Before discussing our results further, there are some limitations of our study that should be considered. First, the participants did not represent the entire Chinese population with hip OA. Most of the patients recruited had severe hip OA and intended to undergo THA. However, there was enough variability in the population to demonstrate responsiveness, and no floor or ceiling effects were observed. Second, we translated the OHS into a standard simplified Chinese language, the official language of China, but traditional Chinese language was also widely used in several southern areas in China. So it is necessary to translate and validate the OHS into traditional Chinese language in the future. Third, all of the participants underwent THA. We did not assess the responsiveness in patients receiving conservative treatments. Thus, more validation research in patients with hip OA with other treatments would be required.

The Cronbach’s alpha correlation coefficient for the OHS-C (0.914) indicated excellent internal consistency, which was equivalent to other studies of OHS [6, 7, 10, 17, 20, 24]. The Pearson coefficients of item total (ranging from 0.427 to 0.770) also indicated good correlation between item and overall score. As for the test-retest reliability, ICC for the OHS-C (0.937; 95% confidence interval, 0.909–0.957) and Bland-Altman plot (Fig. 2) was considered of good reproducibility. It was in accordance with other validation studies [10, 17, 20].

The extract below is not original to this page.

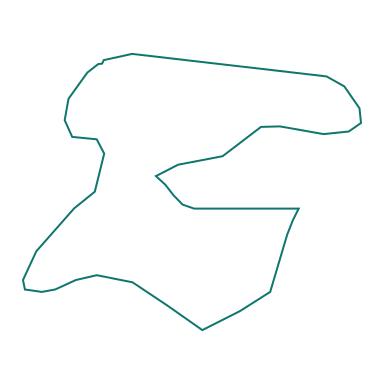 the border of Medway
{"feature_id": "GBR-2678", "entity_name": "Medway", "entity_type": "Unitary Authority", "adm_level": 1, "iso_a3": "GBR", "parent_name": "United Kingdom", "parent_adm1": "", "projection": "equal_earth", "projection_center": [0.566, 51.402], "detail": "fine", "context": "isolated", "style": "outline", "palette": "teal", "viewbox_px": 384, "rotation_deg": 0, "n_neighbors": 0, "source": "natural_earth", "source_scale": "10m", "svg_char_len": 619}
<svg xmlns="http://www.w3.org/2000/svg" viewBox="0 0 384 384"><path d="M103.8,60.1L132.0,53.9L326.5,76.4L344.3,86.4L359.5,108.3L361.0,123.0L348.8,131.5L323.6,134.1L279.9,126.4L261.0,126.9L222.6,156.2L178.1,164.7L155.9,176.1L165.3,184.7L173.6,195.4L182.6,204.6L194.1,208.6L298.7,208.6L293.0,219.9L287.2,234.6L270.2,291.9L240.1,311.0L202.3,330.1L168.3,306.2L132.5,282.3L96.7,275.2L75.9,280.0L55.1,289.5L41.9,291.9L24.9,289.5L23.0,280.0L36.3,251.3L74.1,208.4L94.8,191.7L104.2,153.6L96.7,139.3L72.2,136.9L64.7,120.2L68.5,98.8L87.3,72.6L98.2,64.1L102.1,63.6L103.8,60.1Z" fill="none" stroke="#0f766e" stroke-width="2"/></svg>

Construct validity was demonstrated by calculating the correlation between OHS-C scores and HHS, VAS, and eight individual domains of SF-36 scores. The OHS-C correlated significantly with HHS (0.890) and VAS (−0.788), which suggested the OHS-C measured similar aspects to HHS and VAS. We also observed that OHS-C showed a significant correlation with Physical Functioning (0.79, p < 0.01) and Bodily Pain (0.70, p < 0.01) domains of the SF-36 and a weak correlation with Vitality(0.31, p < 0.01), Role-Emotional (0.31, p < 0.01), and Mental Health (0.29, p < 0.01) domains of the SF-36 (Table 5). The result of construct validity was consistent with previous validation studies [6, 7, 10, 17, 24]. No floor or ceiling effects were observed in the pre- and postoperative patients, similar to previous studies [10, 17].

The responsiveness, or sensitivity to clinical change, is the most important characteristic in prospective outcome study. The result showed that the OHS-C was able to detect change after surgical treatment with excellent responsiveness. The effect size of the OHS-C was 3.52. Compared with those who received hyaluronic injection (effect size 1.98), patients who received a THA showed a better effect size of the OHS [17]. It was also better than the effect size of patients receiving a THA in other studies of OHS [6, 10]. Our explanation was that the participants in our study were in worse health status than those of other validation studies, which might lead to better responses to surgical treatment.

In summary, we found that the OHS could be interculturally adapted into Chinese with good psychometric properties. As a self-reported questionnaire, the Chinese version of the OHS is a joint-specific, reliable, valid instrument for a Chinese population with hip OA undergoing THA. Therefore, we suggest that the OHS-C can be used by surgeons in practice to evaluate the impact of hip OA and its treatments on patients’ pain and function.